### Source document

As Advent unfolds to reveal the precious gift that God has given mankind in the form of a Savior offering salvation, the cross is evident. The death and resurrection of our Lord is foretold in Old Testament Scripture and in David’s Psalms. The shepherds who first saw the baby Jesus were watching over lambs to be sacrificed at the upcoming Passover. Foreshadowing the death of Christ is the wise men’s gift of myrrh as we read in the New Testament books of Matthew, Mark and John. Myrrh is given to Jesus before his crucifixion and later used to wrap His body as was tradition. The baby, visited by sacrificial lambs and their shepherds, who would be sacrificed himself for our salvation, who broke through death and is alive, gifted us with His humanity and majesty. As we stand in awe there is only one response. And that is to fall on our knees in worship.
Advent allows us to grow in many ways as we mature in our faith. Still, gifts seem to always be at the centre of the season. Yesterday, I found the perfect gift for a loved one. But I didn’t really, did I? God provided that. Christ, the perfect gift, given for all is also just for me. Me alone. And you and you and you. For all of us. It is hard to comprehend isn’t it? The magnitude of it all.
In John Bunyon’s classic allegorical tale first published in 1678, Pilgrim’s Progress: Journey to Heaven, a man named Christian travels with other pilgrims on a precarious journey fraught with dangers and demons from the City of Destruction to the Gates of Heaven. We read about the story of Christian and his fellow pilgrims who face a multitude of obstacles and land-mines of hardship. There is much to learn about our own faithful walk and the necessities of hope and joy in the fulfillment of peace and love through Christ our Lord in this timeless tale.
However, Christmastime in the year 2016 is more circumspect than that of our parents generation, especially in the public sector. We have some university students who proudly wear a badge of honor of atheism. Professors are bold to promote a more skewed scientific, God-less society in a brash new-age. People are unsure of the goodness of God and, by the way, who is ‘Grace’? To many, the natural world seems safer, less weird, and more secure. The spiritual world of the Trinity appears to them to be impractical, unapproachable, outlandish. We know this to be a false narrative.

### Working data

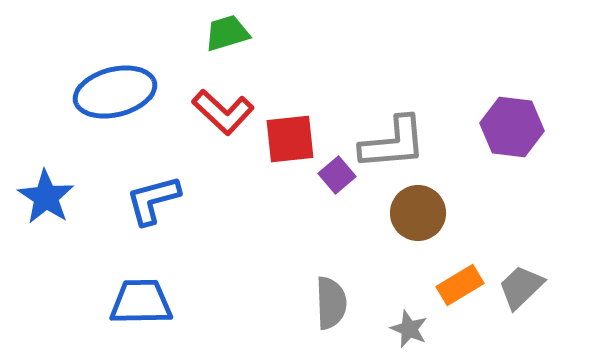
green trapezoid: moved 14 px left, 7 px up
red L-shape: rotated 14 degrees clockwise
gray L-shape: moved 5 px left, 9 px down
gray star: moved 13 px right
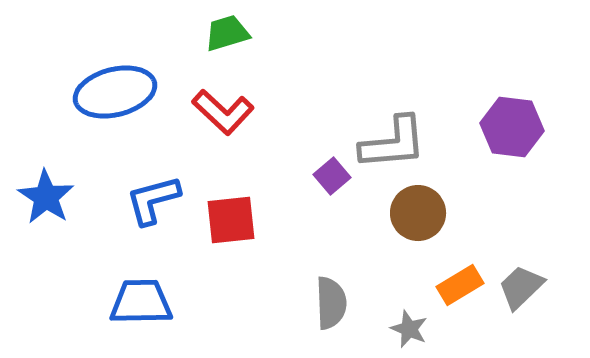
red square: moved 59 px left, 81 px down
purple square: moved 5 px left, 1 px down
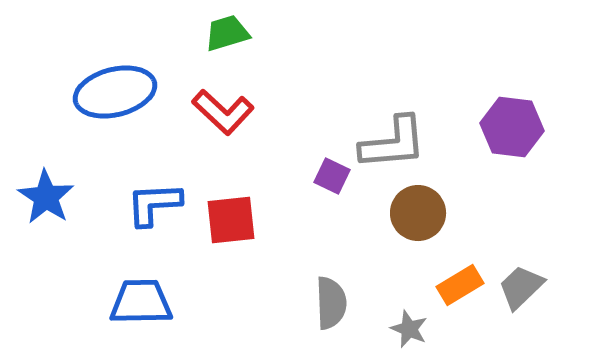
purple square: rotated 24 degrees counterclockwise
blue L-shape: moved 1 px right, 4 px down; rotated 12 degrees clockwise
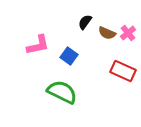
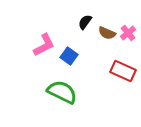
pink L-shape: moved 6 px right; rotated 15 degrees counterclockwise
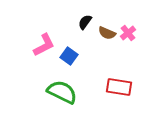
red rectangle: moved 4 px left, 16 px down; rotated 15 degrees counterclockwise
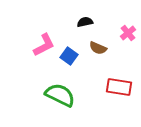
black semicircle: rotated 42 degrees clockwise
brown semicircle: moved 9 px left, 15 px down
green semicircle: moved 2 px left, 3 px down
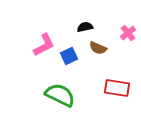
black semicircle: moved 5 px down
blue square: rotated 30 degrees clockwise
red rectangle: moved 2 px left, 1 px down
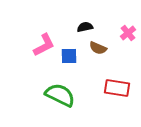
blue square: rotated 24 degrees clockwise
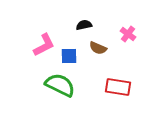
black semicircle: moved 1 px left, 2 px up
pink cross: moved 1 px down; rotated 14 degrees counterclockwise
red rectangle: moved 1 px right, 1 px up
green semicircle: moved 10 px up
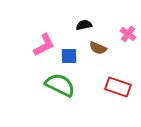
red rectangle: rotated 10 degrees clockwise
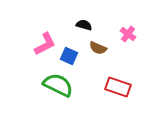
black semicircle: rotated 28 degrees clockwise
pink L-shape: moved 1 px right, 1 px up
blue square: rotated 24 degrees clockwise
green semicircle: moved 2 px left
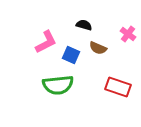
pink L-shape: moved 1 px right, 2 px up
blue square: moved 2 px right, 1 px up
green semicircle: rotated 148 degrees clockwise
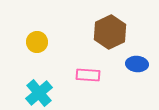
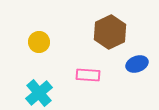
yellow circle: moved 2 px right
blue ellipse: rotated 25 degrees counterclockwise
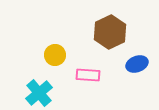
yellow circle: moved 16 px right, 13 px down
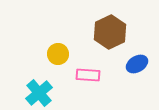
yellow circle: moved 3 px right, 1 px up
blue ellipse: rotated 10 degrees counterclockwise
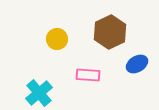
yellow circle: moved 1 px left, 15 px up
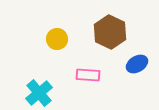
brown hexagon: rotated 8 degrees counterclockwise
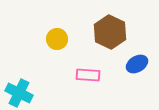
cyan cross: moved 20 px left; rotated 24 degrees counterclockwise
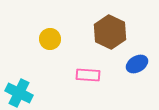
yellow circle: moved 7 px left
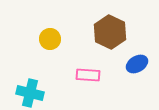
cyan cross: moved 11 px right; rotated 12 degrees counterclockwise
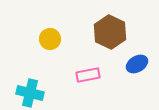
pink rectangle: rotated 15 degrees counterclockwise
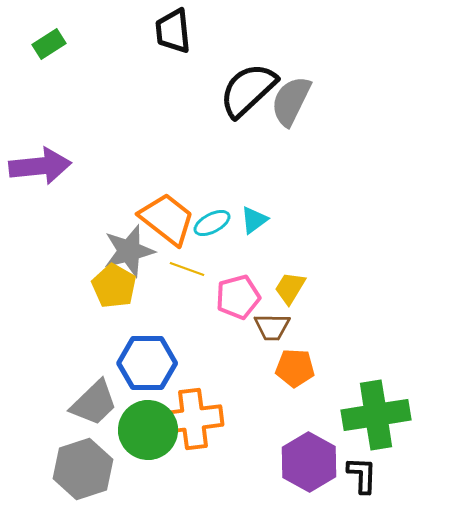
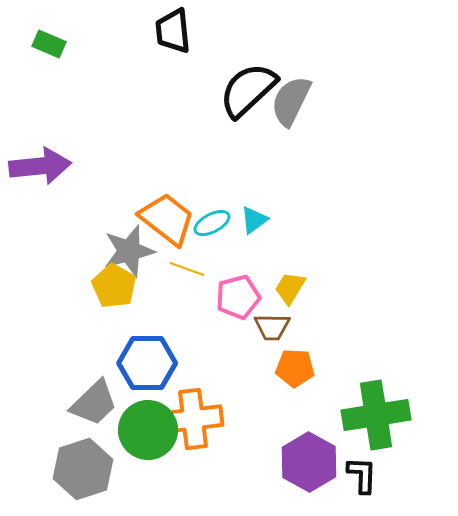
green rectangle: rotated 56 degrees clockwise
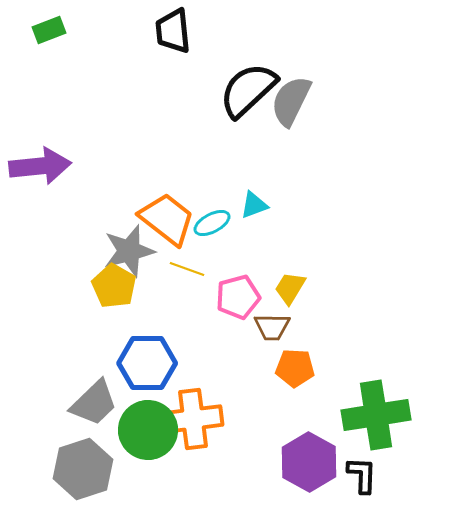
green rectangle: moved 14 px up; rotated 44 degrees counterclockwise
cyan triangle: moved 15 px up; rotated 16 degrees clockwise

...

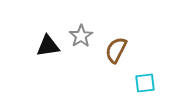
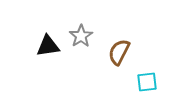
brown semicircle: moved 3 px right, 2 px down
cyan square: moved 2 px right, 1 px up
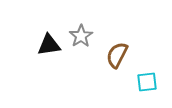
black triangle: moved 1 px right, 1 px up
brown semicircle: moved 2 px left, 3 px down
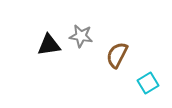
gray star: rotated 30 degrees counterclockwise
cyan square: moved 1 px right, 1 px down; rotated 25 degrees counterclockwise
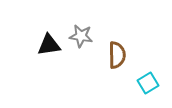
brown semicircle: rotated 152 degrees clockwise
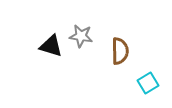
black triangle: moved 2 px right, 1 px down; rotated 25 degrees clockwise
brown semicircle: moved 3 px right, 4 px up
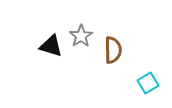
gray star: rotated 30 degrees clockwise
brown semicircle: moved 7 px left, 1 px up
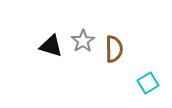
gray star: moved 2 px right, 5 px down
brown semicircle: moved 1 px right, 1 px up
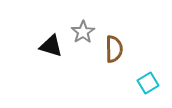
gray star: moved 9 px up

--

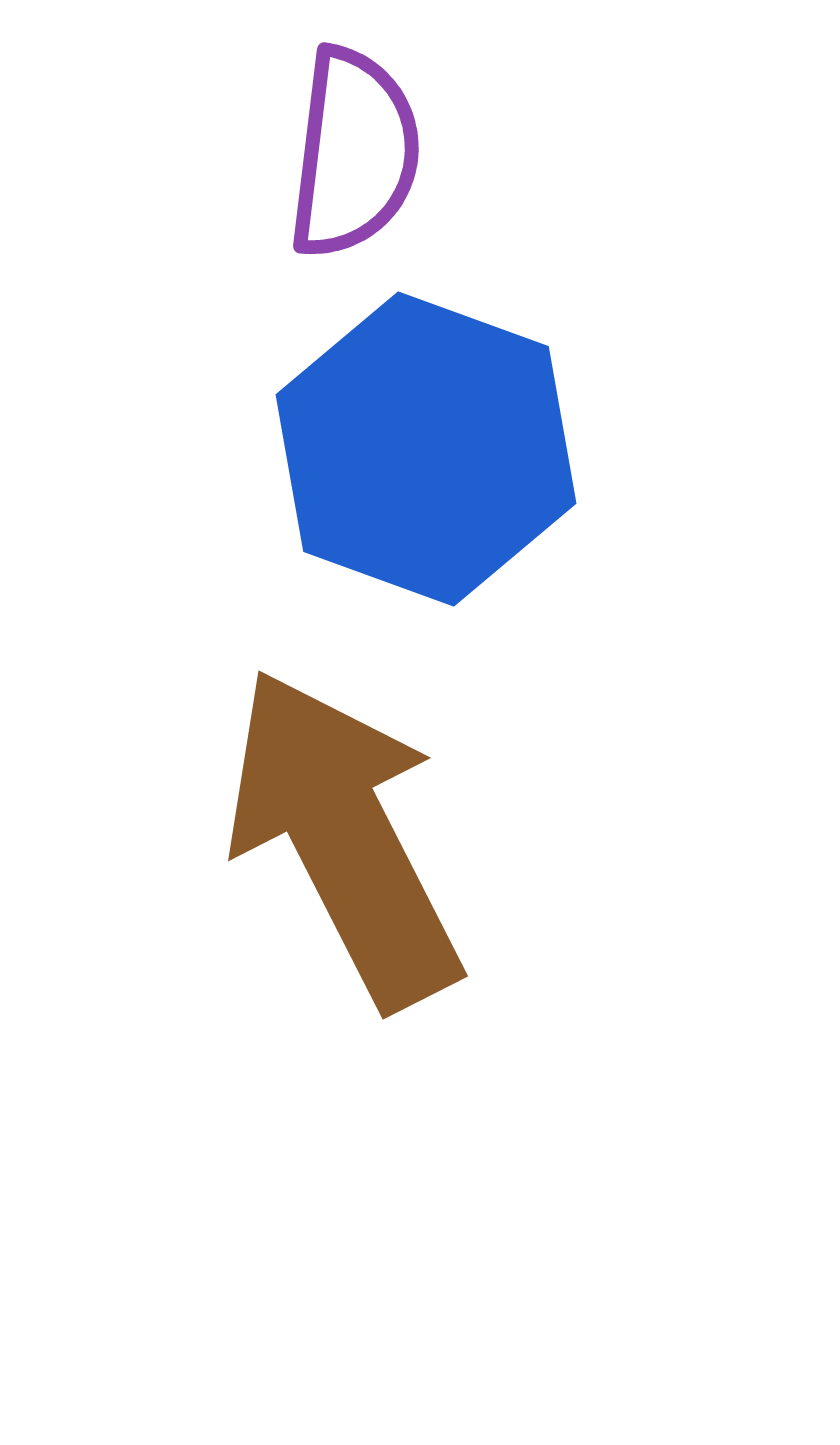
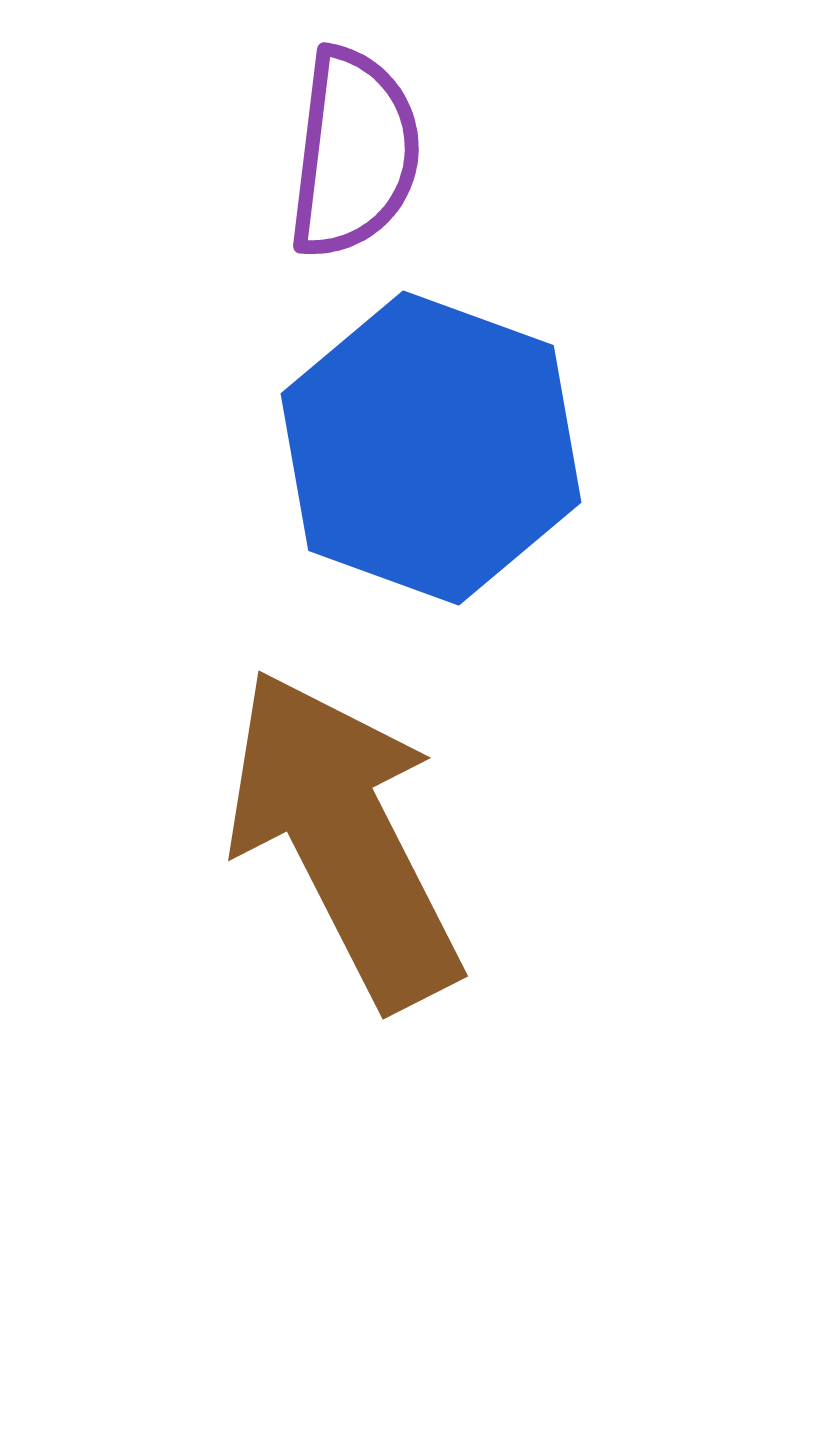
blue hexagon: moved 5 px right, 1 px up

### Tasks to complete
1. Which New Testament books does the Advent reflection name as the places where we read about the wise men's gift of myrrh?
2. Reproduce the lines of the listing from the line containing "cyan cross: moved 11" down to the line containing "green rectangle: rotated 56 degrees clockwise", both included, leaving out the picture lines.

### Complete answers
1.
Matthew
Mark
John

2.
cyan cross: moved 11 px right; rotated 12 degrees counterclockwise
pink rectangle: rotated 15 degrees counterclockwise
green rectangle: rotated 56 degrees clockwise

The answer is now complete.